What do personnel files say about a person?
When I counsel our nonprofit members on the legal risks associated with a termination decision, one of the first questions I ask is, “What impression would I have of this employee if I just read her personnel file?” As a former trial attorney, I can assure you that juries want to see documentation that an employee was put on notice of performance deficiencies and provided specific examples of unacceptable work/conduct, and provided the necessary training and time to correct the behavior.
Since almost every juror is/was an employee, regardless of the legal standards at issue, they are more likely to give credence to an unlawful motivation put forward by an employee if the principles of fundamental fairness are not followed when the employee was terminated. The old adage, “A good termination should come as no surprise,” is based on this principle.
But what if you have a long-term, satisfactory employee whose performance takes a serious turn for the worse? In this instance, do not wait for the annual review to bring this issue up, but address it in a Performance Improvement Plan (PIP) or other written mid-year evaluation. I have attached a sample PIP for those nonprofits who would like to see a sample.
Of course, performance reviews can be a two-edged sword if a manager pressed for time rates every employee satisfactory every year, and does nothing more than check the boxes. For that reason, supervisors and managers should be evaluated on their ability to timely and thoroughly complete reviews. Typically, it is up to the HR Department to ensure that all staff, but especially managers, are supported and trained on conducting reviews, setting goals, and ensuring that these reviews accurately reflect work performance and behavioral concerns.

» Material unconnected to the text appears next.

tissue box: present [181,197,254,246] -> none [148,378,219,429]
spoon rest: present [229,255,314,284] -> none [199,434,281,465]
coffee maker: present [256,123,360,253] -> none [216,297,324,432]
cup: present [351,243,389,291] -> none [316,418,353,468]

So it seems to me you’ve got a sales job ahead of you – one that requires you to assist the executive team in recognizing the value of the performance review not only to mitigate the legal risks associated with employment decisions as I’ve described above, but also as an essential tool to motivate employees, further develop the nonprofit’s mission, and establish goals for individuals and work teams. Once you’ve got the buy-in from the executive team, it is essential that the entire agency receive training on the purpose and process of this new tool, with the goal of the agency to embrace performance review as an essential communication tool that is beneficial for staff and management.

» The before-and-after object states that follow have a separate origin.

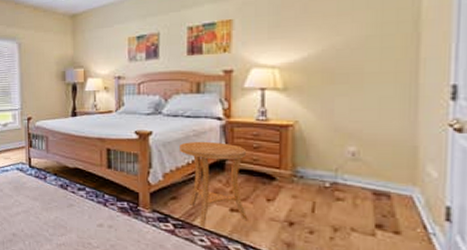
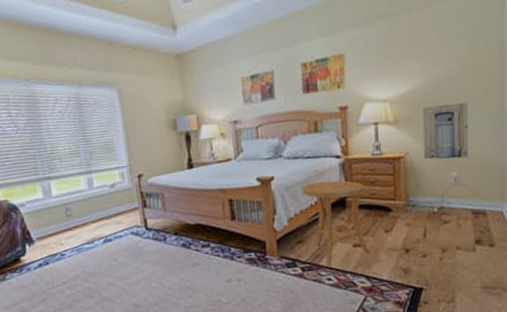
wall art: none [317,75,372,133] -> present [423,103,468,160]

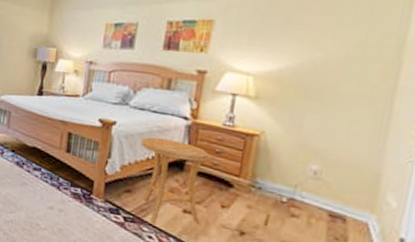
wall art: present [423,103,468,160] -> none [282,90,346,154]

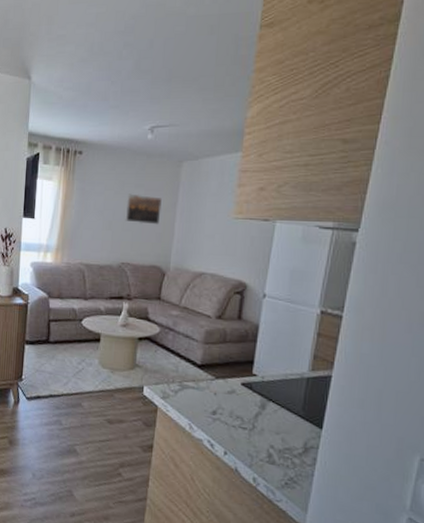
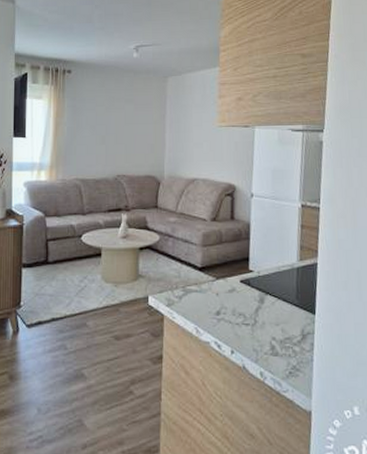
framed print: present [125,193,162,225] -> none [117,108,151,137]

Here is a sample Performance Evaluation and Performance Improvement Plan that you can modify. And if you’d like to read a great overview of the mechanics and process of establishing a Performance Review system, I encourage you to read the chapter on Performance Reviews in The Nonprofit’s Guide to Human Resources by Blue Avocado Editor, Jan Masaoka.

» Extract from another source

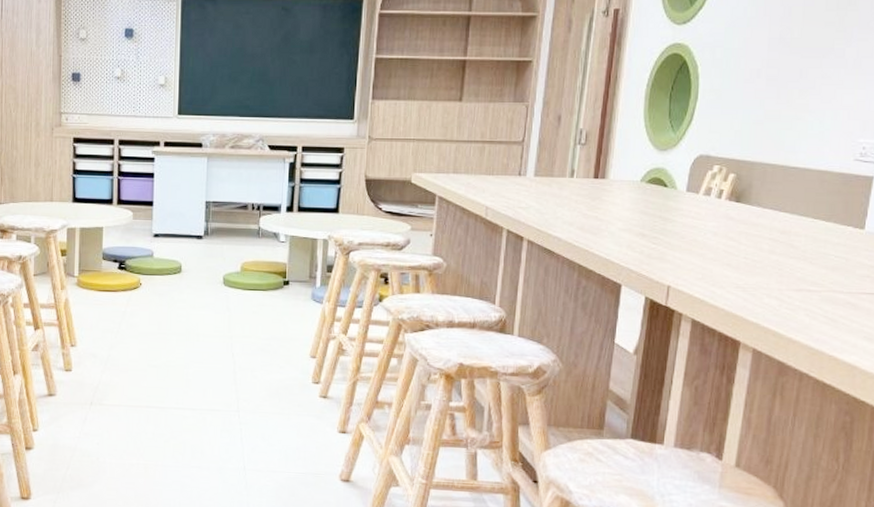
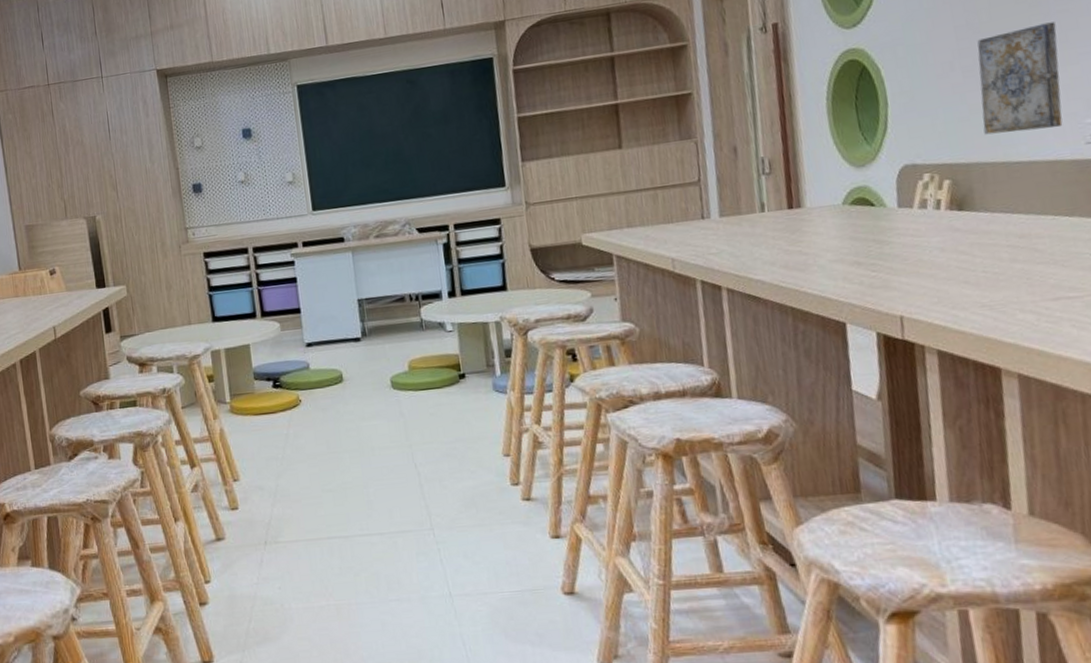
wall art: none [773,48,854,143] -> present [977,22,1063,135]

Ellen Aldridge, J.D. is a Labor and Employment Risk Manager for the Nonprofits Insurance Alliance Group. Ellen has practiced labor and employment law for 21 years in both the public and private sectors – representing and advising management in wrongful termination, wage and hour, discrimination and sexual harassment cases. With Nonprofits Insurance Alliance Group, Ellen advises nonprofits with D&O insurance about employment issues – before they are sued – to help keep them out of court. Ellen claims to be very conscientious about doing performance reviews for her dog.